-- Opening Marker --

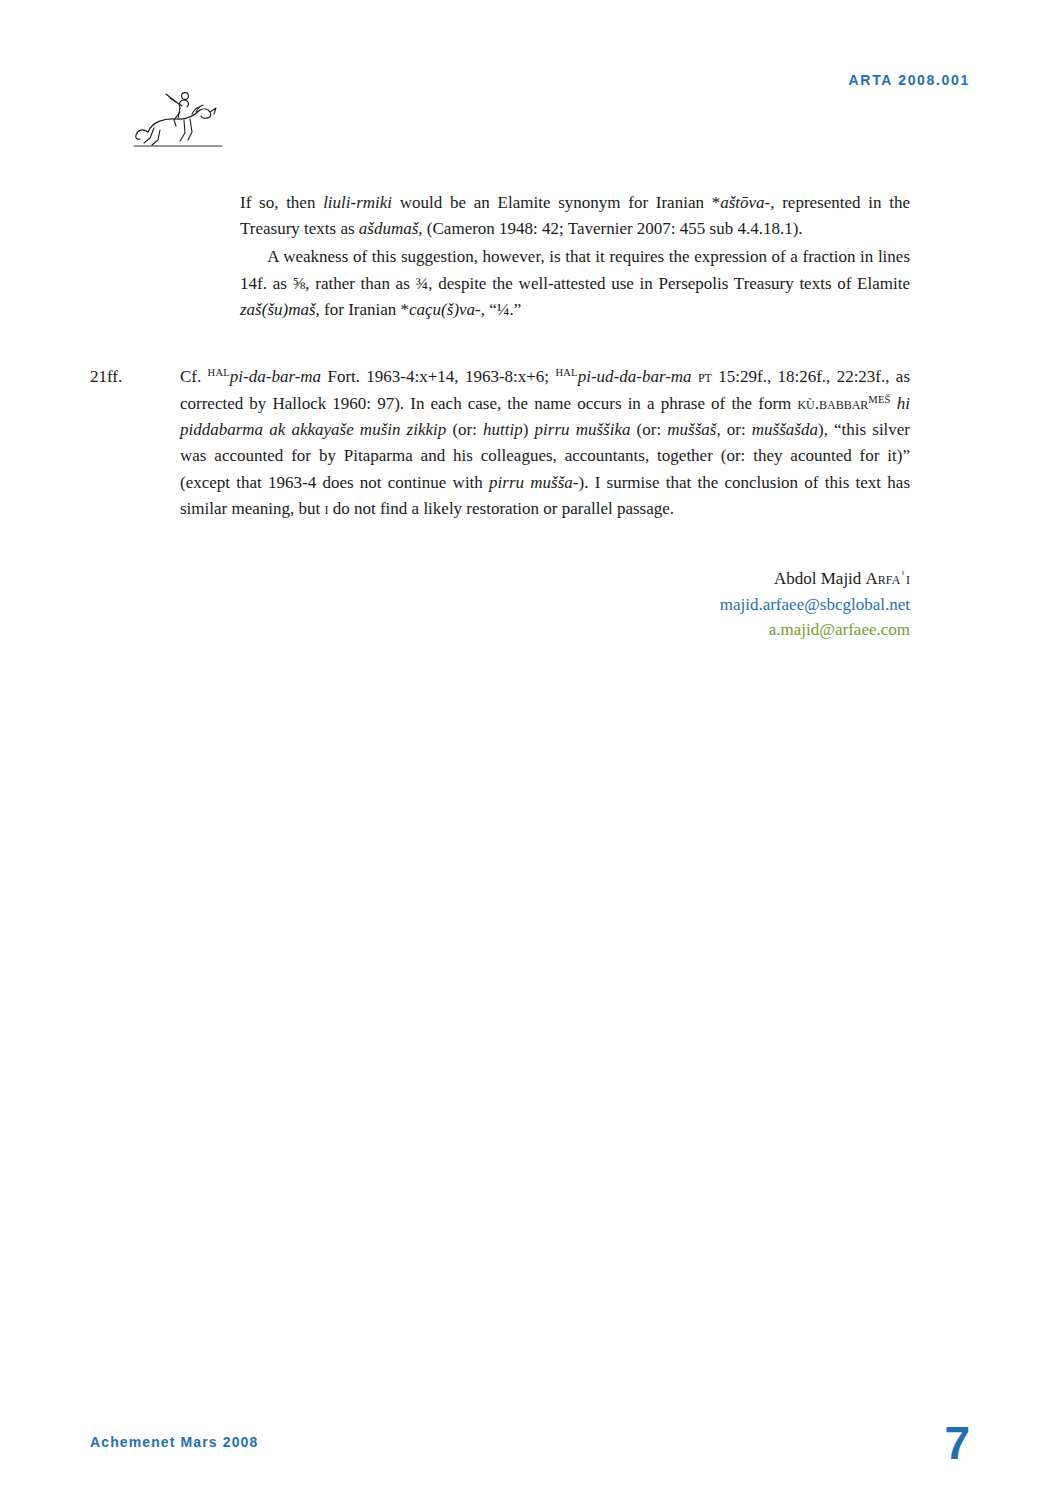ARTA 2008.001
If so, then liuli-rmiki would be an Elamite synonym for Iranian *aštōva-, represented in the Treasury texts as ašdumaš, (Cameron 1948: 42; Tavernier 2007: 455 sub 4.4.18.1).
A weakness of this suggestion, however, is that it requires the expression of a fraction in lines 14f. as ⅝, rather than as ¾, despite the well-attested use in Persepolis Treasury texts of Elamite zaš(šu)maš, for Iranian *caçu(š)va-, “¼.”
21ff.
Cf. HALpi-da-bar-ma Fort. 1963-4:x+14, 1963-8:x+6; HALpi-ud-da-bar-ma pt 15:29f., 18:26f., 22:23f., as corrected by Hallock 1960: 97). In each case, the name occurs in a phrase of the form kù.babbarMEŠ hi piddabarma ak akkayaše mušin zikkip (or: huttip) pirru muššika (or: muššaš, or: muššašda), “this silver was accounted for by Pitaparma and his colleagues, accountants, together (or: they acounted for it)” (except that 1963-4 does not continue with pirru mušša-). I surmise that the conclusion of this text has similar meaning, but i do not find a likely restoration or parallel passage.
Abdol Majid Arfa ʿi majid.arfaee@sbcglobal.net
a.majid@arfaee.com
Achemenet Mars 2008
7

-- Closing Marker --

▶ Work instructions
Please filter the data down to the lines containing the word "texts".

▶ Output of the task
If so, then liuli-rmiki would be an Elamite synonym for Iranian *aštōva-, represented in the Treasury texts as ašdumaš, (Cameron 1948: 42; Tavernier 2007: 455 sub 4.4.18.1).
A weakness of this suggestion, however, is that it requires the expression of a fraction in lines 14f. as ⅝, rather than as ¾, despite the well-attested use in Persepolis Treasury texts of Elamite zaš(šu)maš, for Iranian *caçu(š)va-, “¼.”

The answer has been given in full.